Constitutive overexpression and activation of NPM-ALK fusion protein [t(2:5)(p23;q35)] is a key oncogenic event that drives the survival and proliferation of anaplastic large-cell lymphomas (ALCLs). We have identified a highly potent and selective small-molecule ALK inhibitor, NVP-TAE684, which blocked the growth of ALCL-derived and ALK-dependent cell lines with IC(50) values between 2 and 10 nM. NVP-TAE684 treatment resulted in a rapid and sustained inhibition of phosphorylation of NPM-ALK and its downstream effectors and subsequent induction of apoptosis and cell cycle arrest. In vivo, NVP-TAE684 suppressed lymphomagenesis in two independent models of ALK-positive ALCL and induced regression of established Karpas-299 lymphomas. NVP-TAE684 also induced down-regulation of CD30 expression, suggesting that CD30 may be used as a biomarker of therapeutic NPM-ALK kinase activity inhibition.
Activating ALK mutations found in neuroblastoma are inhibited by Crizotinib and NVP-TAE684.[Pubmed:21838707]
Biochem J. 2011 Dec 15;440(3):405-13.
Mutations in the kinase domain of ALK (anaplastic lymphoma kinase) have recently been shown to be important for the progression of the childhood tumour neuroblastoma. In the present study we investigate six of the putative reported constitutively active ALK mutations, in positions G1128A, I1171N, F1174L, R1192P, F1245C and R1275Q. Our analyses were performed in cell-culture-based systems with both mouse and human ALK mutant variants and subsequently in a Drosophila melanogaster model system.

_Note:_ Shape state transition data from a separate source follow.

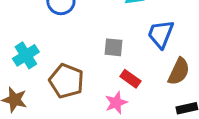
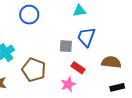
blue trapezoid: (161, 34) -> (86, 37), moved
brown semicircle: (179, 71) -> (111, 62), turned -108

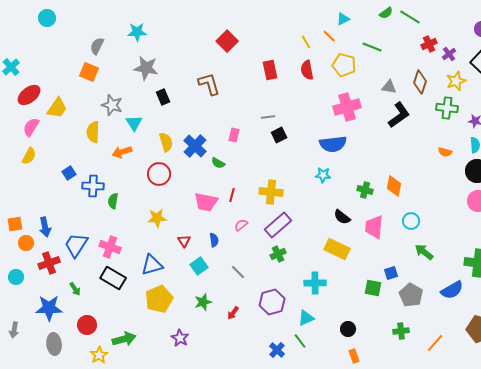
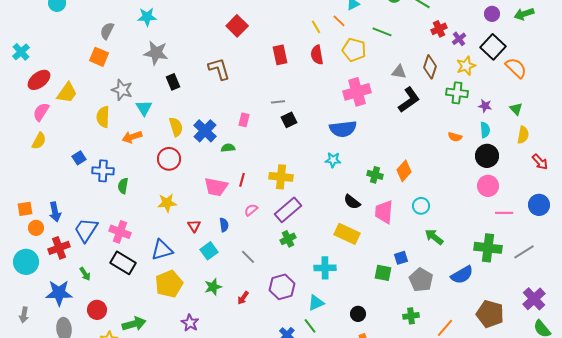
green semicircle: (218, 163) -> (228, 148), turned 144
orange diamond: (394, 186) -> (404, 171), turned 30
cyan circle: (16, 277) -> (26, 262), size x1.6

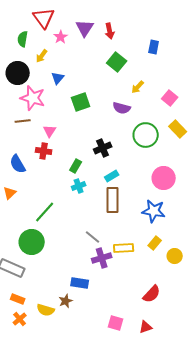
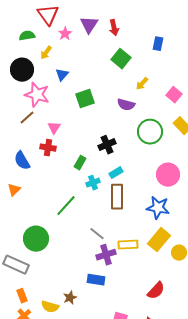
green semicircle: (23, 39) -> (27, 36), turned 70
brown line: (23, 121) -> (27, 118), turned -35
cyan cross: (79, 186) -> (93, 183), moved
green line: (45, 212) -> (66, 206), moved
yellow rectangle: (155, 243) -> (159, 240), size x1.6
blue rectangle: (80, 283) -> (96, 280), moved
orange rectangle: (18, 299) -> (22, 296), turned 48

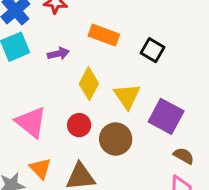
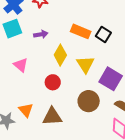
orange rectangle: (104, 35) -> (81, 31), moved
pink triangle: (31, 122) -> (21, 65), moved, size x0.7
brown circle: (116, 139) -> (89, 101), moved

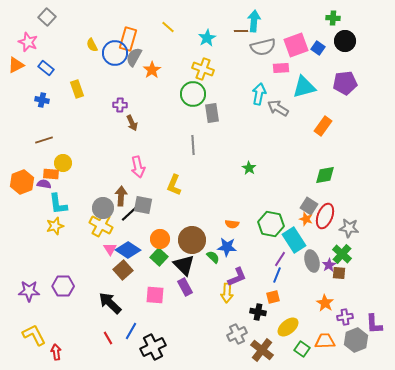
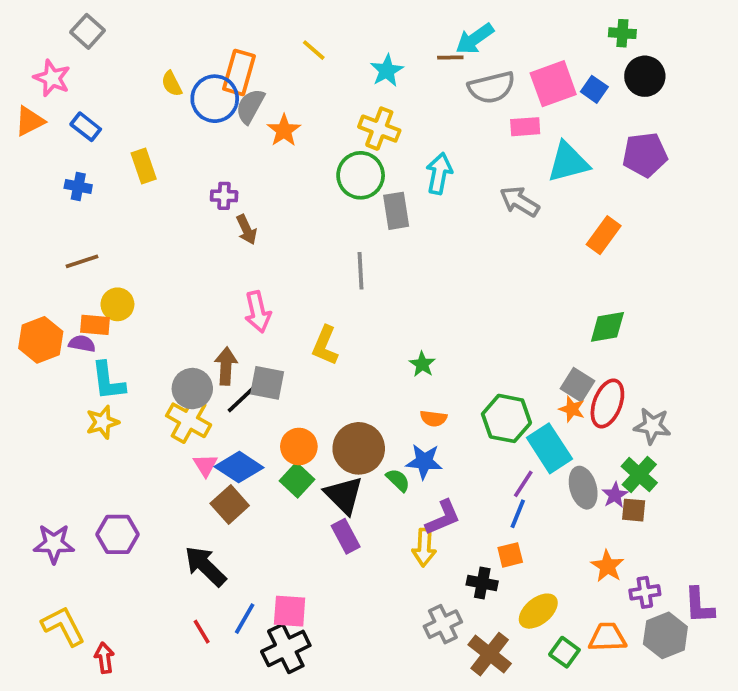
cyan arrow: (254, 21) -> (475, 39), turned -130
cyan arrow: (259, 94) -> (439, 173), moved
green star: (249, 168) -> (422, 364), moved
pink square: (155, 295) -> (290, 611), moved

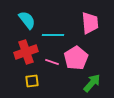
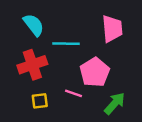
pink line: (52, 62) -> (73, 93), moved

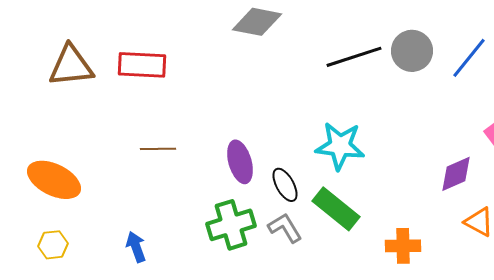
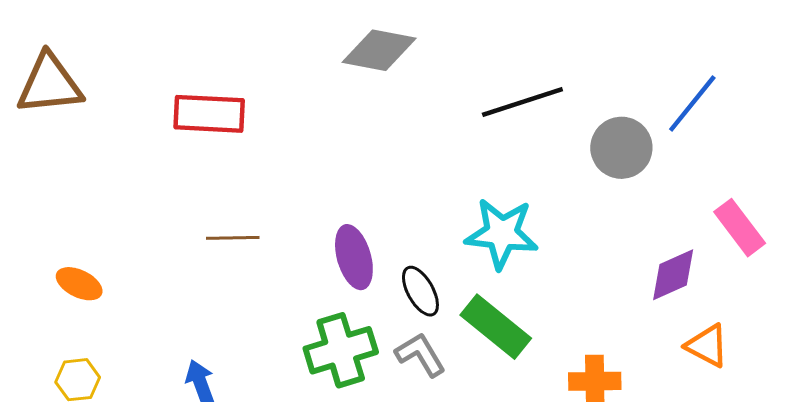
gray circle: (412, 51) -> (621, 148), moved
brown triangle: (71, 66) -> (50, 84), moved
orange ellipse: (54, 180) -> (79, 284), size x0.6

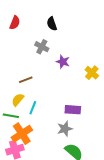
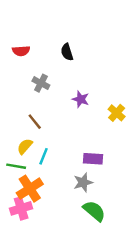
red semicircle: (15, 23) -> (21, 51), turned 64
gray cross: (42, 47) -> (41, 83), moved
brown line: (26, 80) -> (35, 122), turned 72

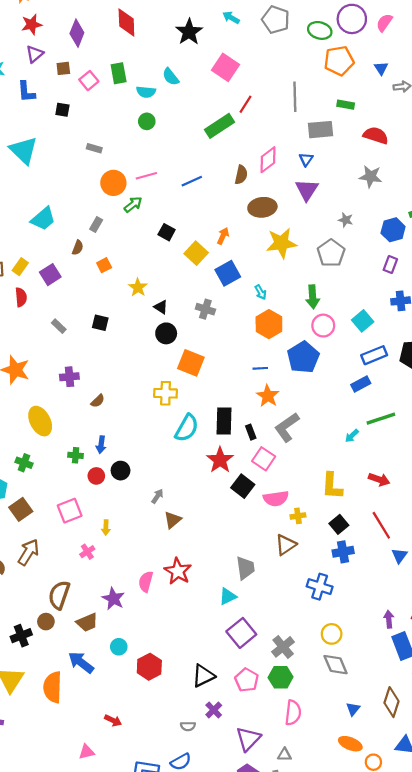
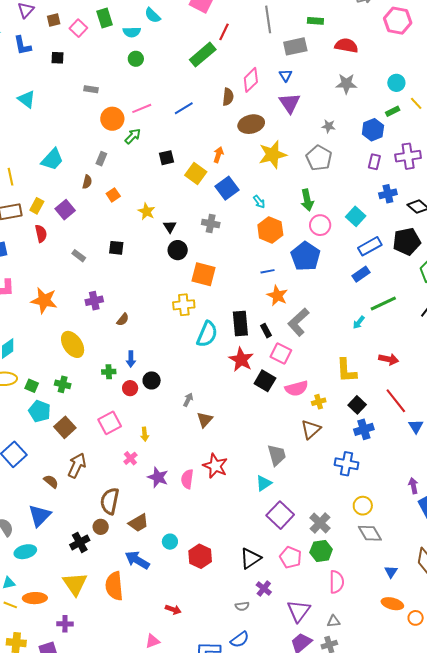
cyan triangle: (24, 150) -> (27, 99), size x0.7
black square: (167, 232) -> (166, 158), turned -35
black triangle: (161, 307) -> (170, 227), turned 32
purple star: (113, 599) -> (158, 477), moved

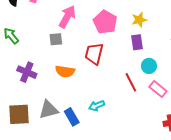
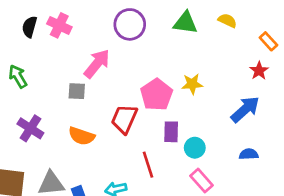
pink pentagon: (105, 22) -> (156, 95), moved
purple rectangle: (137, 42) -> (171, 132), moved
red line: (131, 82) -> (148, 165), moved

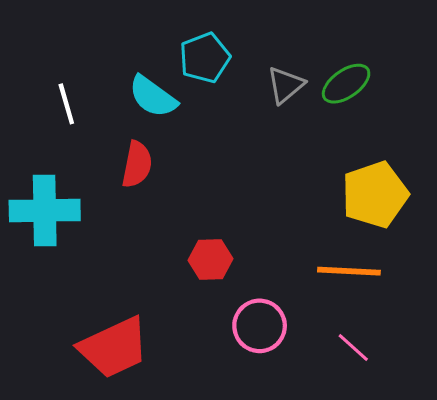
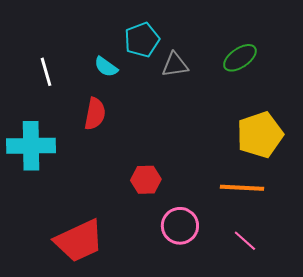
gray triangle: (285, 85) -> (175, 65), moved, turned 32
cyan semicircle: (153, 97) -> (106, 67), size x0.7

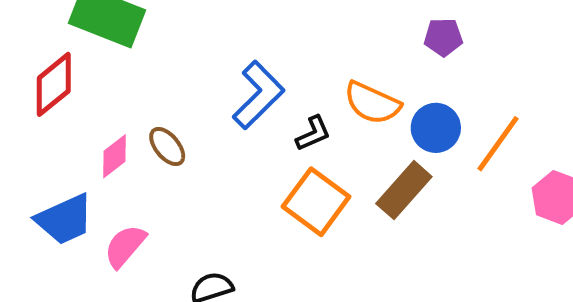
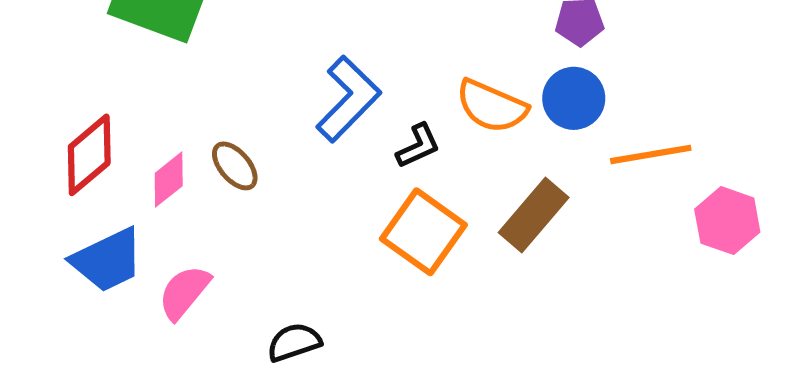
red diamond: (54, 84) -> (89, 155), moved
blue circle: (436, 128) -> (574, 98), moved
orange line: (498, 144) -> (651, 154), turned 46

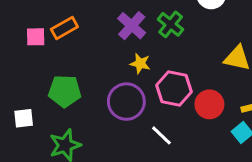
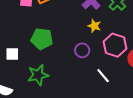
purple circle: (126, 102) -> (82, 50), size x0.6

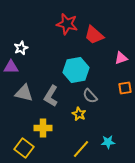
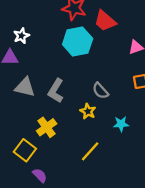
cyan hexagon: (76, 70) -> (78, 41), moved
yellow cross: (43, 128) -> (47, 127), turned -36
cyan star: (108, 142) -> (121, 124), moved

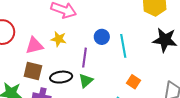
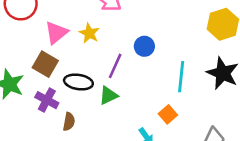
pink triangle: (34, 46) -> (56, 33), turned -42
cyan line: (123, 46) -> (181, 77), moved

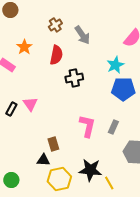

Our investigation addressed the transforming potential of the putative gain-of-function ALK mutations as well as their signalling potential and the ability of two ATP-competitive inhibitors, Crizotinib (PF-02341066) and NVP-TAE684, to abrogate the activity of ALK. The results of the present study indicate that all mutations tested are of an activating nature and thus are implicated in tumour initiation or progression of neuroblastoma. Importantly for neuroblastoma patients, all ALK mutations used in the present study can be blocked by the inhibitors, although some mutants exhibited higher levels of drug sensitivity than others.
NVP-TAE684 reverses multidrug resistance (MDR) in human osteosarcoma by inhibiting P-glycoprotein (PGP1) function.[Pubmed:26603906]
Br J Pharmacol. 2016 Feb;173(3):613-26.
BACKGROUND AND PURPOSE: Increased expression of P-glycoprotein (PGP1) is one of the major causes of multidrug resistance (MDR) in cancer, including in osteosarcoma, which eventually leads to the failure of cancer chemotherapy. Thus, there is an urgent need to develop effective therapeutic strategies to override the expression and function of PGP1 to counter MDR in cancer patients. EXPERIMENTAL APPROACH: In an effort to search for new chemical entities targeting PGP1-associated MDR in osteosarcoma, we screened a 500+ compound library of known kinase inhibitors with established kinase selectivity profiles. We aimed to discover potential drug synergistic effects among kinase inhibitors and general chemotherapeutics by combining inhibitors with chemotherapy drugs such as doxorubicin and paclitaxel. The human osteosarcoma MDR cell lines U2OSR2 and KHOSR2 were used for the initial screen and secondary mechanistic studies. KEY RESULTS: After screening 500+ kinase inhibitors, we identified NVP-TAE684 as the most effective MDR reversing agent. NVP-TAE684 significantly reversed chemoresistance when used in combination with doxorubicin, paclitaxel, docetaxel, vincristine, ET-743 or mitoxantrone. NVP-TAE684 itself is not a PGP1 substrate competitive inhibitor, but it can increase the intracellular accumulation of PGP1 substrates in PGP1-overexpressing cell lines. NVP-TAE684 was found to inhibit the function of PGP1 by stimulating PGP1 ATPase activity, a phenomenon reported for other PGP1 inhibitors. CONCLUSIONS AND IMPLICATIONS: The application of NVP-TAE684 to restore sensitivity of osteosarcoma MDR cells to the cytotoxic effects of chemotherapeutics will be useful for further study of PGP1-mediated MDR in human cancer and may ultimately benefit cancer patients.